In both types of concealed conduction, it can result in orthodromic reciprocating supraventricular tachycardia (re-entrant down through the AV node and up through the bypass tract), and this cannot be differentiated from intranodal reentrant (standard) SVT on the surface ECG.

In the second type of concealed conduction, it can result in three abnormal rhythms: First, there can be orthodromic re-entrant reciprocating tachycardia.  Second, there can also be antidromic re-entrant reciprocating tachycardia (which is a regular wide complex tachycardia). And third, if atrial fibrillation develops, then it will manifest as this dangerous wide complex tachycardia.

Why did she not have concealed conduction on the post conversion ECG?   --Because she had received AV nodal blockade with diltiazem and the pathway down the AV node was slow.


  1. Dr. Smith,
    beautiful case.
    Clinical conditions permitting we try cardioversion with class IC antiarrhythmic drugs. Propafenone or flecainide. (2 mg / Kg body weight ev)
    If the conditions are compromised hemodynamic and respiratory indicates the cardioversioner electrical synchronized.
    Vittorio Masciulli

  2. Very interesting case, as usual, Dr. Smith.
    Is it good idea to make acsessory tract ablation in all patients with WPW syndrom (if it is possible, of cause), how do you think?
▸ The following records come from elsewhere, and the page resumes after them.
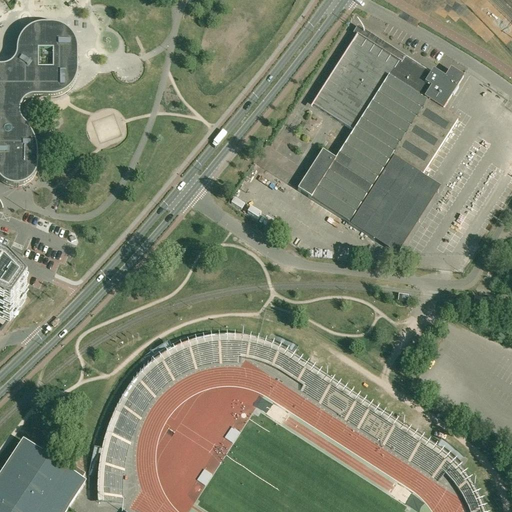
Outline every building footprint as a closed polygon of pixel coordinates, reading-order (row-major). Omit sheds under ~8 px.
[(4,185),(6,186),(7,187),(9,187),(11,188),(12,188),(14,188),(16,188),(18,188),(20,188),(21,188),(23,187),(25,186),(26,186),(28,185),(29,184),(31,182),(32,181),(33,180),(34,178),(35,177),(36,175),(36,173),(37,172),(37,170),(37,168),(37,166),(37,157),(37,155),(37,152),(36,149),(36,146),(35,144),(34,141),(33,138),(32,136),(30,133),(29,131),(27,129),(25,127),(24,124),(23,123),(22,122),(21,121),(20,119),(20,118),(20,116),(20,115),(20,113),(20,112),(20,110),(21,109),(21,107),(22,106),(23,105),(24,104),(25,103),(26,102),(28,101),(29,100),(30,100),(32,99),(34,99),(51,99),(53,99),(55,99),(57,99),(59,98),(60,97),(62,97),(64,96),(66,95),(67,93),(69,92),(70,91),(72,89),(73,87),(74,86),(75,84),(76,82),(76,80),(77,78),(77,76),(77,74),(78,72),(77,53),(77,51),(77,49),(77,47),(76,45),(76,43),(75,42),(74,40),(73,38),(72,36),(70,35),(69,34),(67,32),(66,31),(64,30),(62,29),(60,28),(58,28),(56,27),(54,27),(52,27),(50,26),(43,26),(41,27),(39,27),(37,27),(35,28),(33,28),(31,29),(30,30),(28,31),(26,33),(25,34),(23,35),(22,37),(21,38),(20,40),(19,42),(18,44),(17,46),(17,48),(17,50),(16,52),(16,54),(16,55),(16,57),(16,58),(15,59),(14,61),(14,62),(13,63),(12,64),(11,65),(10,66),(8,67),(7,67),(6,68),(4,68),(3,68),(1,68),(0,68),(0,181),(0,182),(1,183),(3,184),(4,185)] [(322,153),(298,191),(324,208),(349,224),(379,244),(422,177),(458,121),(442,111),(457,88),(455,87),(459,81),(448,75),(445,80),(444,80),(439,77),(438,80),(405,59),(387,47),(383,53),(357,37),(313,106),(354,133),(336,161),(322,153)] [(0,332),(3,329),(7,324),(9,325),(26,301),(7,282),(0,278),(0,332)] [(511,303),(474,299),(473,306),(511,310),(511,303)] [(45,448),(41,455),(23,444),(0,479),(0,511),(66,511),(69,509),(85,485),(81,482),(85,475),(72,466),(45,448)]
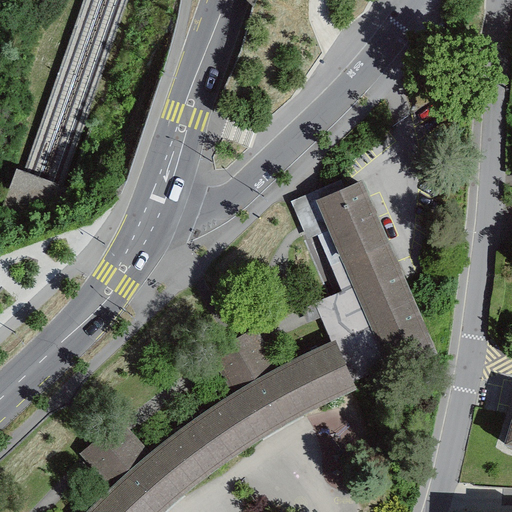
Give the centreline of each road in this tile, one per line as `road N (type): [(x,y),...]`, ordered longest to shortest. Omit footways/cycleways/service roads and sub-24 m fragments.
road 1 (residential): [(472,357),(491,218),(503,0)]
road 2 (residential): [(151,221),(246,189),(371,70),(419,9)]
road 3 (primary): [(151,221),(235,0)]
road 4 (primary): [(0,399),(104,303),(151,221)]
road 5 (residential): [(436,511),(472,357)]
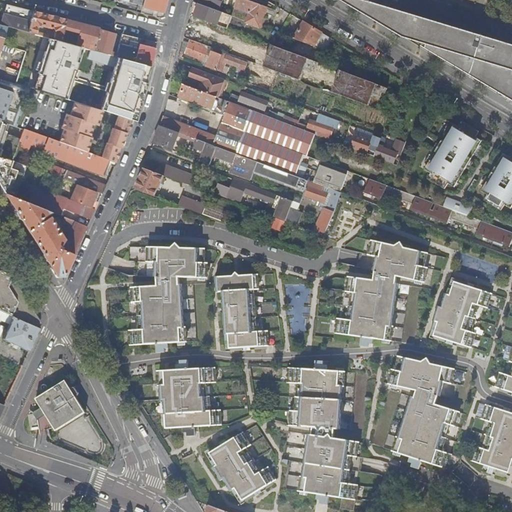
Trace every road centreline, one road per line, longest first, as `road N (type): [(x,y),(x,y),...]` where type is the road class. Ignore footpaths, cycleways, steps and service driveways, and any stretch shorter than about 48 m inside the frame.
road 1 (residential): [(96,373),(132,363),(405,351),(473,366),(478,385),(511,404)]
road 2 (residential): [(93,242),(177,230),(305,271),(332,256),(356,259)]
road 3 (secondary): [(511,126),(296,0)]
road 4 (residential): [(172,31),(144,123),(93,242)]
road 5 (residential): [(363,464),(511,500)]
road 6 (secondary): [(142,509),(143,464),(96,373)]
road 7 (residential): [(60,313),(0,436)]
road 8 (residential): [(46,0),(172,31)]
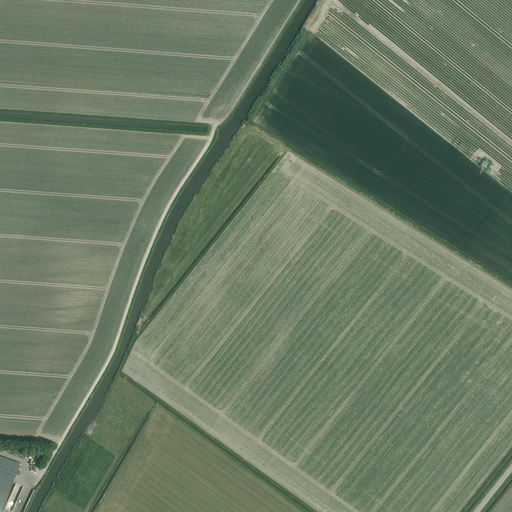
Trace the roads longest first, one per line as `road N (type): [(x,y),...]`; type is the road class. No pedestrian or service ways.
road 1 (track): [(511,141),(337,0)]
road 2 (track): [(511,289),(381,208)]
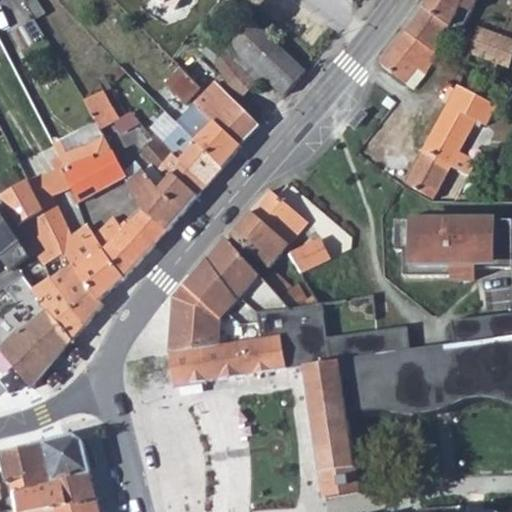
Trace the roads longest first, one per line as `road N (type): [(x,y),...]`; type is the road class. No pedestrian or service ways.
road 1 (secondary): [(376,33),(165,280),(128,329),(110,381)]
road 2 (secondary): [(110,381),(142,511)]
road 3 (residential): [(110,381),(0,430)]
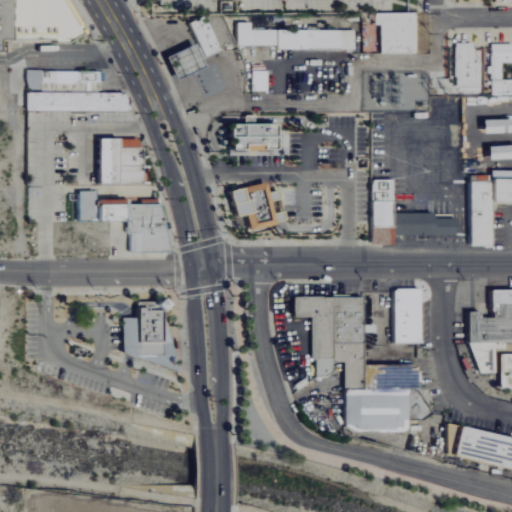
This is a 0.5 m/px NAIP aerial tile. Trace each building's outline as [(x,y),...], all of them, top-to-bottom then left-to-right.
[(0,51),(0,0),(60,0),(80,33),(63,43),(5,42),(5,52),(0,51)] [(376,24),(377,54),(413,53),(412,12),(371,13),(371,25),(376,24)] [(185,24),(201,57),(217,49),(200,16),(185,24)] [(353,29),(250,30),(250,22),(234,22),(234,45),(272,45),(272,49),(353,49),(353,29)] [(472,43),(453,42),(452,86),(480,87),(481,62),(471,62),(472,43)] [(511,43),(489,44),(489,95),(511,95),(511,79),(500,79),(500,63),(511,62),(511,52),(511,43)] [(189,44),(200,67),(172,80),(161,57),(189,44)] [(27,92),(24,79),(23,70),(97,71),(97,93),(27,92)] [(264,71),(249,71),(249,91),(264,91),(264,71)] [(24,110),(124,111),(116,93),(97,93),(27,92),(24,92),(24,110)] [(230,149),(273,149),(273,124),(251,124),(251,115),(241,115),(241,124),(226,124),(226,136),(230,136),(230,149)] [(506,119),(476,119),(477,133),(507,132),(506,119)] [(95,138),(96,184),(145,184),(145,166),(138,166),(138,147),(135,147),(135,138),(95,138)] [(511,158),(511,145),(482,146),(482,159),(511,158)] [(464,242),(490,242),(490,225),(489,225),(489,200),(511,200),(511,170),(484,170),(484,175),(464,175),(464,242)] [(451,234),(451,218),(430,218),(430,212),(390,213),(389,180),(367,180),(368,244),(391,244),(390,235),(451,234)] [(227,192),(261,183),(264,194),(275,191),(282,219),(273,221),(274,225),(247,232),(242,214),(233,216),(227,192)] [(154,199),(167,253),(128,253),(128,233),(124,233),(124,222),(75,222),(75,191),(94,191),(94,199),(154,199)] [(416,289),(388,289),(389,344),(416,343),(416,289)] [(511,341),(511,289),(484,290),(485,317),(477,317),(477,311),(464,312),(465,373),(494,373),(495,390),(511,389),(511,354),(499,355),(498,341),(511,341)] [(339,429),(400,430),(400,418),(413,419),(414,365),(359,364),(360,333),(371,333),(372,325),(358,325),(359,297),(288,296),(288,317),(310,317),(310,376),(329,376),(329,362),(340,362),(339,429)] [(172,370),(119,352),(119,318),(134,318),(134,302),(154,302),(158,297),(165,304),(159,310),(159,316),(172,370)] [(511,469),(511,438),(451,428),(445,458),(511,469)]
  3. Any experience of using Brinavess (vernakalant) on these patients when hemodynamically stable?

    1. I have not. I am very biased towards electricity, as there are no left over drug toxicities after the propofol wears off. If there is recurrence, then one needs to give meds, and I would think vernakalant would be good, but probably not (as far as I've read) a lot better than ibutilide, propafenone, etc.

      Steve Smith

  4. Dr Smith I have read Marriott talk of the presence of negative complexes in wide QRS rhythms as essentially ruling out pre-excited tachycardias, although his examples feature regularly recurring tachycardias, clearly this is not the case here. Any insights on that observation?

    1. There are many pre-excited tachycardias that have negative complexes, so I'm puzzled by that.
      Steve Smith

  5. Hi Steve,

    Could you kindly talk us through your approach to procedural sedation in the context of synchronized cardioversion?

    In both normotensive and hypotensive patients - how do your drug regimens differ and do you ever use push-dose vasopressors in the latter (and if so what)?

    Thank you!

    1. I usually use low dose propofol, but might use ketamine or etomidate. Just enough propofol to take away the memory, but not enough to contribute to shock. about 0.75 mg/kg. It has very short duration.